A question that is often asked is about how to have a better understanding of public opinion. It can be helpful to use polls that are open-ended, where respondents are able to provide their own responses. This might help avoid unintentional biases, for example on the part of the pollster.
A burning question is one that encompasses a great deal of detail. There are two types of burning questions: content-burning and rhetorical-burning. A rhetorical burning question is defined as the act of posing a question to provoke the response one desires, often to make an argument. Content-burning questions are those for which there is no clear answer or the answer may not be known by the person answering, such as “why is there gravity?
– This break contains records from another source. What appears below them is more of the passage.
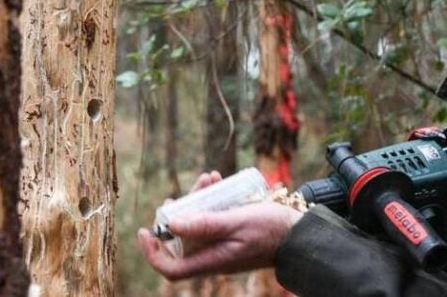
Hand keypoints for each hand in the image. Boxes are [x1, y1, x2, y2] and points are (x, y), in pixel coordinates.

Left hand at [137, 171, 304, 280]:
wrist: (302, 234)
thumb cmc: (272, 229)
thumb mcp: (237, 221)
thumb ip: (205, 224)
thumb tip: (171, 223)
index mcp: (213, 260)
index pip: (171, 268)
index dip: (152, 252)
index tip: (145, 231)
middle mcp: (215, 256)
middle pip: (183, 242)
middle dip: (176, 216)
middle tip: (175, 197)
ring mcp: (224, 247)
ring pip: (199, 227)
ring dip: (197, 203)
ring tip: (207, 178)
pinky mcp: (234, 235)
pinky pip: (215, 221)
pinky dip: (214, 202)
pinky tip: (220, 182)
A burning question is a question that has not been answered and people are very interested in the answer. People use this as an idiom to suggest an important question, or one that needs attention.
BURY THE HATCHET
Burying the hatchet is a metaphor for reconciling with an enemy. The phrase emerged in the 17th century and is based on the war tactic of burying one’s weapons so as to avoid conflict.
The phrase “bury the hatchet” has two meanings. It can be interpreted either as a truce or as using violence to solve an argument. Bury the hatchet is typically used in the context of an argument between two people who are finally coming to an agreement, but it can also imply that they are not done fighting yet.
The phrase “bury the hatchet” means to reconcile, or make peace with a person or thing. In order to “bury the hatchet,” one must trade an argument for a peaceful resolution. One can also bury a hatchet in a piece of wood to make a handle for it.
The phrase bury the hatchet means to reconcile and end a conflict or disagreement. Hatchets were used as weapons and tools in the past but symbolizes reconciliation, as they are usually buried together with other items such as oars, anchors, and dead animals.
To butt in is a common phrase used when one person offends a previous conversation by inserting a comment that the previous speakers do not require. When listening to others, it is important to understand when to speak up and when to keep silent. It is often rude to insert oneself into the back-and-forth between two people, but sometimes it can be necessary.
To butt in is an idiom which means to intrude or interrupt. It can also be used as a noun as well as a verb. In this case it is an idiom and the speaker would typically use complex academic jargon. There are many ways that someone might butt in, such as through a conversation, by being overly pushy, or if they have been invited to join a group but arrive late and feel like they should still have a say.
To butt in is to interrupt someone or to intrude. The phrase can be used when one is trying to solve an issue with someone else and the other person doesn’t want to cooperate. As an example, if you are discussing your children with your spouse and he decides to butt in, it could mean he takes a child without asking your permission and disagrees with what you said about how they should be disciplined.